Not really to my taste either, BTW, but it’s their lunch, so who am I to argue?
There’s all sorts of etiquette surrounding sushi, and real sushi chefs sound like dicks.
http://www.bonappetit.com/uncategorized/article/allow-us-to-lay-down-the-rules-of-eating-sushi
I prefer sushi restaurants, in part because I’ve had some great experiences in them. I recall one where, after a very satisfying lunch with a friend the chefs sent us a small plate of new creations they had based solely on what they saw the two of us eating and enjoying.
I will sometimes purchase grocery store sushi, but for that I usually stick to the vegetarian options which is basically fancy salad.

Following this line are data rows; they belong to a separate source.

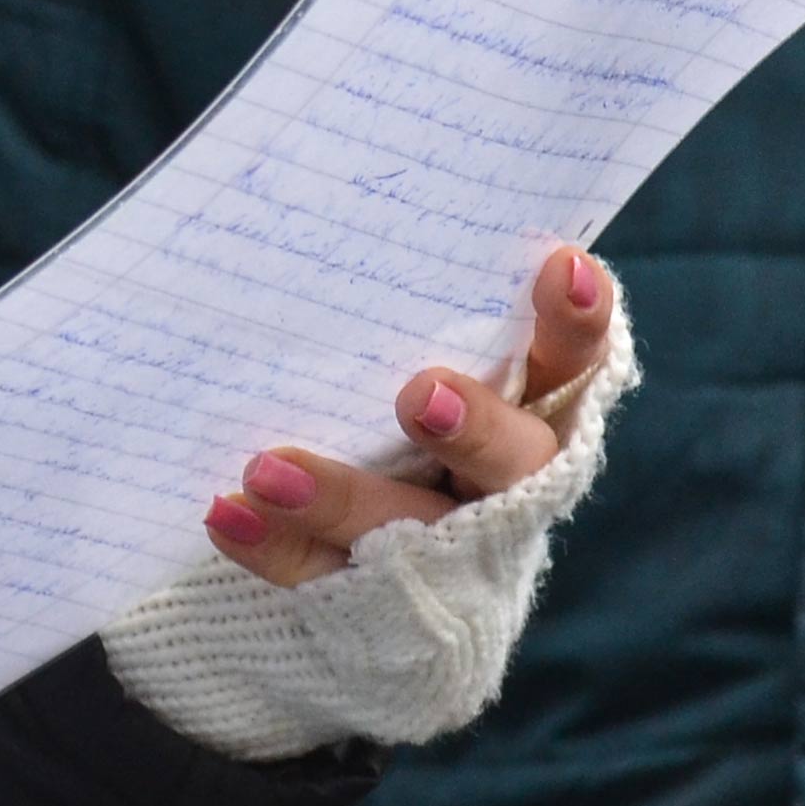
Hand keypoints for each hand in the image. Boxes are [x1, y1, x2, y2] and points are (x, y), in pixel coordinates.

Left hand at [203, 246, 616, 591]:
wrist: (378, 568)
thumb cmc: (399, 412)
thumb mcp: (421, 352)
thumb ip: (419, 308)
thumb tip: (339, 206)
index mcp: (535, 407)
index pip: (574, 357)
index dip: (578, 319)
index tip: (560, 266)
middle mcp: (505, 483)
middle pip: (512, 460)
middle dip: (472, 430)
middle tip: (420, 394)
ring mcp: (447, 548)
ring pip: (409, 529)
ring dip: (341, 497)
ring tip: (267, 469)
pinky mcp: (380, 599)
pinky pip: (325, 575)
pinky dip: (274, 545)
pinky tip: (226, 512)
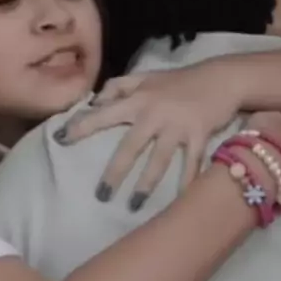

Yes, there are dicks that impose all sorts of rules on sushi. If I was at a formal dinner in Japan I’d worry about it. In the US, generally if you can get all the food into your mouth without making a major mess you’re OK. I tend to eat sushi in two bites because so many places make something like the rolls so large I have trouble handling it all in one bite. I figure two bites is more polite that trying to do it in one, choking, and spewing it all over the table. When pieces are small enough to actually be bite size I’ll do them in one.
When I bring a newbie into a sushi bar or restaurant I usually mention they’re a newbie so if they gaff people know its from ignorance rather than being a jerk. In my experience, chefs are very interested in giving a newbie a good experience/introduction to sushi.
This X 10. Squared.
I don’t think the “etiquette” associated with eating sushi at better restaurants is about being dickish, it’s more about providing guidelines to enjoy the (expensive, subtly flavored) food to maximum effect - mixing up a soy/wasabi sludge and dunking a quality piece of nigiri rice-down in it is like pouring ketchup over a prime dry-aged steak.
In the West, sushi is somehow considered a cold dish but traditionally, sushi is meant to be served warm. Sushi rice is considered ideal when at body temperature and the fish should be cool but not frozen. The contrast between the fish and rice temperature is one of the joys of sushi and only lasts for about 5 minutes or so (which is why traditionally sushi is served in a bar format vs kitchen and tables like most food).
Imagine if you traveled to some foreign country and people were buying hamburgers from refrigerated cases in supermarkets and eating them cold, then proclaiming they didn’t get what the big deal about hamburgers was.
I agree to an extent, but the parts about no smoke or phone breaks, or how to do your chopsticks, or drinking is a bit much. Maybe if you’re going for the entire sushi ritual in a super-Japanese place, but at your average American sushi place, it doesn’t really matter, and any chef that’s ending someone’s meal because of a smoke or phone break won’t stay in business very long.